**TASK INSTRUCTIONS:**
Your copy of the data should match it exactly, leaving out only the pictures.
START RECORDS SHOWN
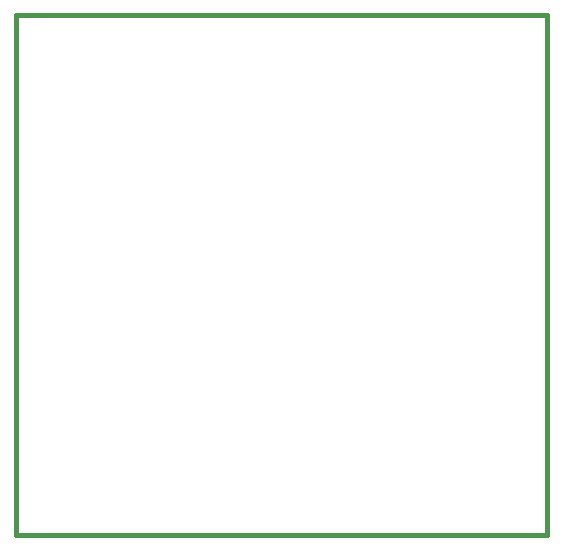
<source format=gbr>
G04 (created by PCBNEW-RS274X (2011-05-25)-stable) date Tue 17 Jan 2012 05:00:04 AM EST*
G01*
G70*
G90*
%MOIN*%
G04 Gerber Fmt 3.4, Leading zero omitted, Abs format*
%FSLAX34Y34*%
G04 APERTURE LIST*
%ADD10C,0.006000*%
%ADD11C,0.015000*%
G04 APERTURE END LIST*
G54D10*
G54D11*
X50000Y-31102D02*
X32283Y-31102D01*
X50000Y-48425D02*
X50000Y-31102D01*
X32283Y-48425D02*
X50000Y-48425D01*
X32283Y-31102D02*
X32283Y-48425D01*
M02*

</source>
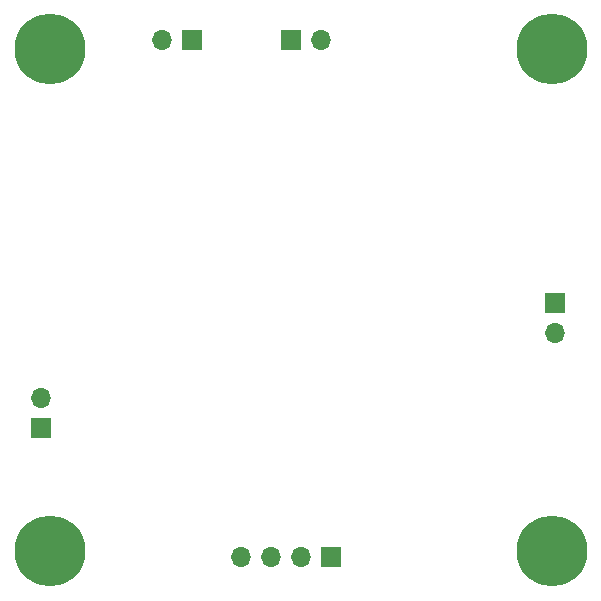
<source format=gbr>
%TF.GenerationSoftware,KiCad,Pcbnew,(6.0.0)*%
%TF.CreationDate,2023-02-04T05:02:53+03:00*%
%TF.ProjectId,STM32F4_breakout,53544d33-3246-4345-9f62-7265616b6f75,rev?*%
%TF.SameCoordinates,Original*%
%TF.FileFunction,Soldermask,Bot*%
%TF.FilePolarity,Negative*%
%FSLAX46Y46*%
G04 Gerber Fmt 4.6, Leading zero omitted, Abs format (unit mm)*
G04 Created by KiCad (PCBNEW (6.0.0)) date 2023-02-04 05:02:53*
%MOMM*%
%LPD*%
G01*
G04 APERTURE LIST*
%ADD10C,0.800000*%
%ADD11C,6.000000*%
%ADD12R,1.700000X1.700000*%
%ADD13O,1.700000X1.700000*%
G04 APERTURE END LIST*
D10*
%TO.C,H3*%
X126000000Y-100250000D03*
X126659010Y-101840990D03*
X128250000Y-102500000D03*
X129840990Y-101840990D03*
D11*
X128250000Y-100250000D03*
D10*
X126659010Y-98659010D03*
X130500000Y-100250000D03*
X129840990Y-98659010D03*
X128250000Y-98000000D03*
%TD*%
D12*
%TO.C,J1*%
X127500000Y-89775000D03*
D13*
X127500000Y-87235000D03*
%TD*%
%TO.C,3.3V*%
X137760000Y-57000000D03*
D12*
X140300000Y-57000000D03*
%TD*%
%TO.C,UART*%
X171000000Y-79225000D03*
D13*
X171000000Y-81765000D03*
%TD*%
D12*
%TO.C,I2C*%
X148660000Y-57000000D03*
D13*
X151200000Y-57000000D03*
%TD*%
D10*
%TO.C,H1*%
X128250000Y-60000000D03*
X126000000Y-57750000D03*
X129840990Y-59340990D03*
X126659010Y-56159010D03*
X130500000Y-57750000D03*
X126659010Y-59340990D03*
X129840990Y-56159010D03*
X128250000Y-55500000D03*
D11*
X128250000Y-57750000D03*
%TD*%
D10*
%TO.C,H2*%
X170750000Y-55500000D03*
X169159010Y-56159010D03*
X168500000Y-57750000D03*
X172340990Y-56159010D03*
X172340990Y-59340990D03*
X173000000Y-57750000D03*
X170750000Y-60000000D03*
D11*
X170750000Y-57750000D03*
D10*
X169159010Y-59340990D03*
%TD*%
D12*
%TO.C,SPI*%
X152080000Y-100750000D03*
D13*
X149540000Y-100750000D03*
X147000000Y-100750000D03*
X144460000Y-100750000D03*
%TD*%
D10*
%TO.C,H4*%
X170750000Y-98000000D03*
X168500000Y-100250000D03*
D11*
X170750000Y-100250000D03*
D10*
X169159010Y-101840990D03*
X172340990Y-101840990D03*
X169159010Y-98659010D03*
X170750000Y-102500000D03*
X173000000Y-100250000D03*
X172340990Y-98659010D03*
%TD*%
M02*

</source>
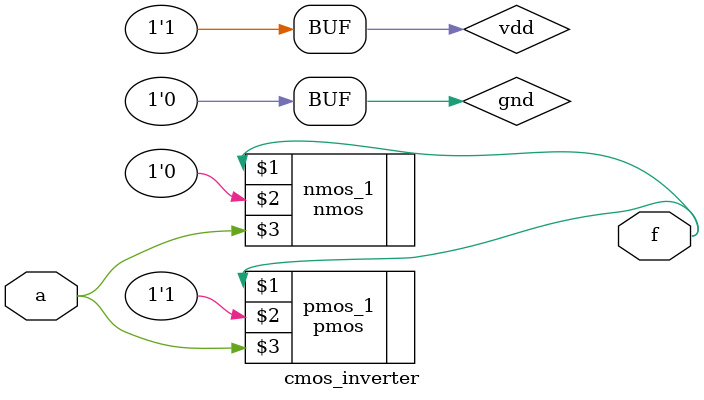
<source format=v>
`timescale 1ns/1ps

module cmos_inverter(
    input a,
    output f
);
    supply1 vdd;//高电平
    supply0 gnd;//接地端

    // Verilog已实现pmos(drain,source,gate);
    pmos pmos_1(f,vdd,a);
    // Verilog已实现nmos(drain,source,gate);
    nmos nmos_1(f,gnd,a);

endmodule
</source>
END RECORDS SHOWN
**ANSWER TO THIS TASK:**
<source format=gbr>
G04 (created by PCBNEW-RS274X (2011-05-25)-stable) date Tue 17 Jan 2012 05:00:04 AM EST*
G01*
G70*
G90*
%MOIN*%
G04 Gerber Fmt 3.4, Leading zero omitted, Abs format*
%FSLAX34Y34*%
G04 APERTURE LIST*
%ADD10C,0.006000*%
%ADD11C,0.015000*%
G04 APERTURE END LIST*
G54D10*
G54D11*
X50000Y-31102D02*
X32283Y-31102D01*
X50000Y-48425D02*
X50000Y-31102D01*
X32283Y-48425D02*
X50000Y-48425D01*
X32283Y-31102D02*
X32283Y-48425D01*
M02*

</source>
<source format=gbr>
%TF.GenerationSoftware,KiCad,Pcbnew,(6.0.0)*%
%TF.CreationDate,2023-02-04T05:02:53+03:00*%
%TF.ProjectId,STM32F4_breakout,53544d33-3246-4345-9f62-7265616b6f75,rev?*%
%TF.SameCoordinates,Original*%
%TF.FileFunction,Soldermask,Bot*%
%TF.FilePolarity,Negative*%
%FSLAX46Y46*%
G04 Gerber Fmt 4.6, Leading zero omitted, Abs format (unit mm)*
G04 Created by KiCad (PCBNEW (6.0.0)) date 2023-02-04 05:02:53*
%MOMM*%
%LPD*%
G01*
G04 APERTURE LIST*
%ADD10C,0.800000*%
%ADD11C,6.000000*%
%ADD12R,1.700000X1.700000*%
%ADD13O,1.700000X1.700000*%
G04 APERTURE END LIST*
D10*
%TO.C,H3*%
X126000000Y-100250000D03*
X126659010Y-101840990D03*
X128250000Y-102500000D03*
X129840990Y-101840990D03*
D11*
X128250000Y-100250000D03*
D10*
X126659010Y-98659010D03*
X130500000Y-100250000D03*
X129840990Y-98659010D03*
X128250000Y-98000000D03*
%TD*%
D12*
%TO.C,J1*%
X127500000Y-89775000D03*
D13*
X127500000Y-87235000D03*
%TD*%
%TO.C,3.3V*%
X137760000Y-57000000D03*
D12*
X140300000Y-57000000D03*
%TD*%
%TO.C,UART*%
X171000000Y-79225000D03*
D13*
X171000000Y-81765000D03*
%TD*%
D12*
%TO.C,I2C*%
X148660000Y-57000000D03*
D13*
X151200000Y-57000000D03*
%TD*%
D10*
%TO.C,H1*%
X128250000Y-60000000D03*
X126000000Y-57750000D03*
X129840990Y-59340990D03*
X126659010Y-56159010D03*
X130500000Y-57750000D03*
X126659010Y-59340990D03*
X129840990Y-56159010D03*
X128250000Y-55500000D03*
D11*
X128250000Y-57750000D03*
%TD*%
D10*
%TO.C,H2*%
X170750000Y-55500000D03*
X169159010Y-56159010D03*
X168500000Y-57750000D03*
X172340990Y-56159010D03*
X172340990Y-59340990D03*
X173000000Y-57750000D03*
X170750000Y-60000000D03*
D11*
X170750000Y-57750000D03*
D10*
X169159010Y-59340990D03*
%TD*%
D12*
%TO.C,SPI*%
X152080000Y-100750000D03*
D13*
X149540000Y-100750000D03*
X147000000Y-100750000D03*
X144460000Y-100750000D03*
%TD*%
D10*
%TO.C,H4*%
X170750000Y-98000000D03*
X168500000Y-100250000D03*
D11*
X170750000Y-100250000D03*
D10*
X169159010Y-101840990D03*
X172340990Y-101840990D03*
X169159010Y-98659010D03*
X170750000Y-102500000D03*
X173000000Y-100250000D03*
X172340990Y-98659010D03*
%TD*%
M02*

</source>
<source format=v>
`timescale 1ns/1ps

module cmos_inverter(
    input a,
    output f
);
    supply1 vdd;//高电平
    supply0 gnd;//接地端

    // Verilog已实现pmos(drain,source,gate);
    pmos pmos_1(f,vdd,a);
    // Verilog已实现nmos(drain,source,gate);
    nmos nmos_1(f,gnd,a);

endmodule
</source>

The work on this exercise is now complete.